New EU grant to the GFCF explores community philanthropy as a strategy for COVID-19 response
The GFCF has been awarded a two year grant from the European Union to support community philanthropy’s role in strengthening civil society’s response to COVID-19. The €1 million Euro project (of which the EU contribution comprises €800,000) will focus on fostering and growing community philanthropy as a specific development strategy in less developed countries, particularly in Africa.
Around the world, the global pandemic has seen local organizations and communities stepping up to respond to the impacts of the pandemic, filling critical gaps left by international actors, delivering humanitarian aid, disseminating information on the virus, and mobilizing local resources and mutual aid networks.
However, despite the critical role local organizations have continued to play throughout the pandemic, still only a tiny proportion of donor funding continues to reach local and national civil society organizations (recent figures put the amount at 2.1%).
The project will see the GFCF channeling grant funds to local partners, including community foundations, national foundations, women’s funds, and other organizations with grantmaking capacity and extensive local networks, to address the immediate health, social and economic impacts of COVID-19 and to help shape longer-term community-wide processes aimed at building back better.

----------------

● PROBLEMS AND TASKS
1) From the article on the EU grant to the GFCF, extract the part that opens with the words containing "However, despite the" and closes with "building back better.".
2) List every kind of local partner that the article on the EU grant to the GFCF says will receive grant funds through the project.
3) Proceed with the article on the EU grant to the GFCF, writing on from its last paragraph.

----------------

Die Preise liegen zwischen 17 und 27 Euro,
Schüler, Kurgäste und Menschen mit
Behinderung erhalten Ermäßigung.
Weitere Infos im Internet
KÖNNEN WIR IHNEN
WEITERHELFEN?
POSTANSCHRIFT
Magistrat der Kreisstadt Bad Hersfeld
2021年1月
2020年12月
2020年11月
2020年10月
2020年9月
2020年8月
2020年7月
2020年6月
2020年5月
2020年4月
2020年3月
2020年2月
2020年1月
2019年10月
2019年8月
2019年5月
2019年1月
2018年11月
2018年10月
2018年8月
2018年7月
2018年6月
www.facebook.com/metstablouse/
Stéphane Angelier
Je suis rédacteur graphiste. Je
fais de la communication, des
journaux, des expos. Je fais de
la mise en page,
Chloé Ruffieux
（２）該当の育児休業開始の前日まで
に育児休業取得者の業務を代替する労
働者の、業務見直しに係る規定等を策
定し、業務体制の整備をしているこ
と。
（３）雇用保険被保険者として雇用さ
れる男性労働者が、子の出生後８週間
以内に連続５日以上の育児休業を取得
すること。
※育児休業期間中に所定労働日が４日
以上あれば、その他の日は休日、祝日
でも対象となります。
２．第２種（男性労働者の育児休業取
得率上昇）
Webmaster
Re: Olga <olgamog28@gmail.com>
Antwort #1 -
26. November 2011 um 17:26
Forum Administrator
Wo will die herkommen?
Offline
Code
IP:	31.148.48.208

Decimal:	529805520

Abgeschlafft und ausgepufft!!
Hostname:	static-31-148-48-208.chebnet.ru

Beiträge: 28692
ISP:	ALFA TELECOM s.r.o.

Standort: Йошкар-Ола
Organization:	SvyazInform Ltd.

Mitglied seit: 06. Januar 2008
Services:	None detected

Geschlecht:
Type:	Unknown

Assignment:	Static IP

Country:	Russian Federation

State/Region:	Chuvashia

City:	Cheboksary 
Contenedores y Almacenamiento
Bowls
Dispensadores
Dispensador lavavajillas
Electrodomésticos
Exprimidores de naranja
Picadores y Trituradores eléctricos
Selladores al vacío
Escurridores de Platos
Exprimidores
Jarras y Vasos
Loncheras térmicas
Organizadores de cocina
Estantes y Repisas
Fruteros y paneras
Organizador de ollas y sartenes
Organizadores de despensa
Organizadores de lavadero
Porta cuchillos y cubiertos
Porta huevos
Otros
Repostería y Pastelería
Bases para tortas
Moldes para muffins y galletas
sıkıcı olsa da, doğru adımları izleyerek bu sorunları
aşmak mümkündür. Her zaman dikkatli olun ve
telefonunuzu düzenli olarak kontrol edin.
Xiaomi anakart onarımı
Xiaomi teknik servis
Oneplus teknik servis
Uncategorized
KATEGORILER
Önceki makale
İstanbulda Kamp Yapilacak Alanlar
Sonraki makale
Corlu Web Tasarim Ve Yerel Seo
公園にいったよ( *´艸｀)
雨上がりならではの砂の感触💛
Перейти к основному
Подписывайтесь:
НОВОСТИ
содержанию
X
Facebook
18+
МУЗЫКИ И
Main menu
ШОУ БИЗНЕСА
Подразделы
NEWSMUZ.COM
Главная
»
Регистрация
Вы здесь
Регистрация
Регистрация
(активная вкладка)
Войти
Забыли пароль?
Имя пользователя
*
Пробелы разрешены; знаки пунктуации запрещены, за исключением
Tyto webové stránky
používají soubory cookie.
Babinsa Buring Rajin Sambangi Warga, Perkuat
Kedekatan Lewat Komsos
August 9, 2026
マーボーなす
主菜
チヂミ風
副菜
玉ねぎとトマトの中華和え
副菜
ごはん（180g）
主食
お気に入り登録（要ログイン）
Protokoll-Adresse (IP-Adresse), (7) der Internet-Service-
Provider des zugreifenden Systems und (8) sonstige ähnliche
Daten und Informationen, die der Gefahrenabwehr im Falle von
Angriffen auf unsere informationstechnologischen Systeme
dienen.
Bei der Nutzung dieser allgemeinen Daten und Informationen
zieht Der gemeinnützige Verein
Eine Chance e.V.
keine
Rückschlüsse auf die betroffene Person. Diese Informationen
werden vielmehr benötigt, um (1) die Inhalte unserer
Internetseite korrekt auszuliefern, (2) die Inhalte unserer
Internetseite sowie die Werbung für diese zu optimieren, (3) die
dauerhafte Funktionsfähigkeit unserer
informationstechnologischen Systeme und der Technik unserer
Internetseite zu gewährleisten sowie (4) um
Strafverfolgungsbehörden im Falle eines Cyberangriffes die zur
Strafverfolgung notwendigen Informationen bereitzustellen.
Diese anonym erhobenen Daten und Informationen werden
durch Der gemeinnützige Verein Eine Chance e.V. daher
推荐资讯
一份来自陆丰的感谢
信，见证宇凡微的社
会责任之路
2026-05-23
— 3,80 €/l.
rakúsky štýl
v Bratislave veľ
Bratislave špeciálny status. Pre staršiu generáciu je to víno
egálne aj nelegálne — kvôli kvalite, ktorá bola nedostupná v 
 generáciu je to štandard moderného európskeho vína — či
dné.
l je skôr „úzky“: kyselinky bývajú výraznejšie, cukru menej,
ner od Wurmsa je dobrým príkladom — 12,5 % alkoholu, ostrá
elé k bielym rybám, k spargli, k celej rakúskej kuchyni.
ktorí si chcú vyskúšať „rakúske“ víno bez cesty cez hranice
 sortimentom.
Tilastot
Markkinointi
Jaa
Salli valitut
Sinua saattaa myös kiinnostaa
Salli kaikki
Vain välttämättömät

----------------

● RESPONSES BY ITEM NUMBER
1)
However, despite the critical role local organizations have continued to play throughout the pandemic, still only a tiny proportion of donor funding continues to reach local and national civil society organizations (recent figures put the amount at 2.1%).
The project will see the GFCF channeling grant funds to local partners, including community foundations, national foundations, women’s funds, and other organizations with grantmaking capacity and extensive local networks, to address the immediate health, social and economic impacts of COVID-19 and to help shape longer-term community-wide processes aimed at building back better.

2)
- community foundations
- national foundations
- women's funds
- other organizations with grantmaking capacity and extensive local networks

3)
“For the past fifteen years, the GFCF has been working to help map, grow and raise the profile of a growing field of local grantmakers that deliberately seek to put resources and control into the hands of local organizations,” said GFCF board chair, Ian Bird. “Part of this is about being able to channel external resources directly to those that need them, but it is also about recognizing that local resources already exist and can be harnessed as both a source of financing and community power. We are excited to see funders like the EU starting to show interest in these kinds of alternative and emerging approaches.”
“The EU is committed to accelerating the localization agenda and ensuring that more funds go directly to local groups, especially during these times of COVID-19. However, local organizations that can help make that happen often lie beyond the radar and reach of large donors,” said Marlene Holzner Head of Unit of Local Authorities, Civil Society Organisations & Foundations. “Through this grant to the GFCF, which has a strong network of partners around the world and which is playing an important role in promoting community philanthropy as a durable alternative to traditional models of donor funding, we look forward to exploring and supporting this important and growing eco-system of actors and practice.”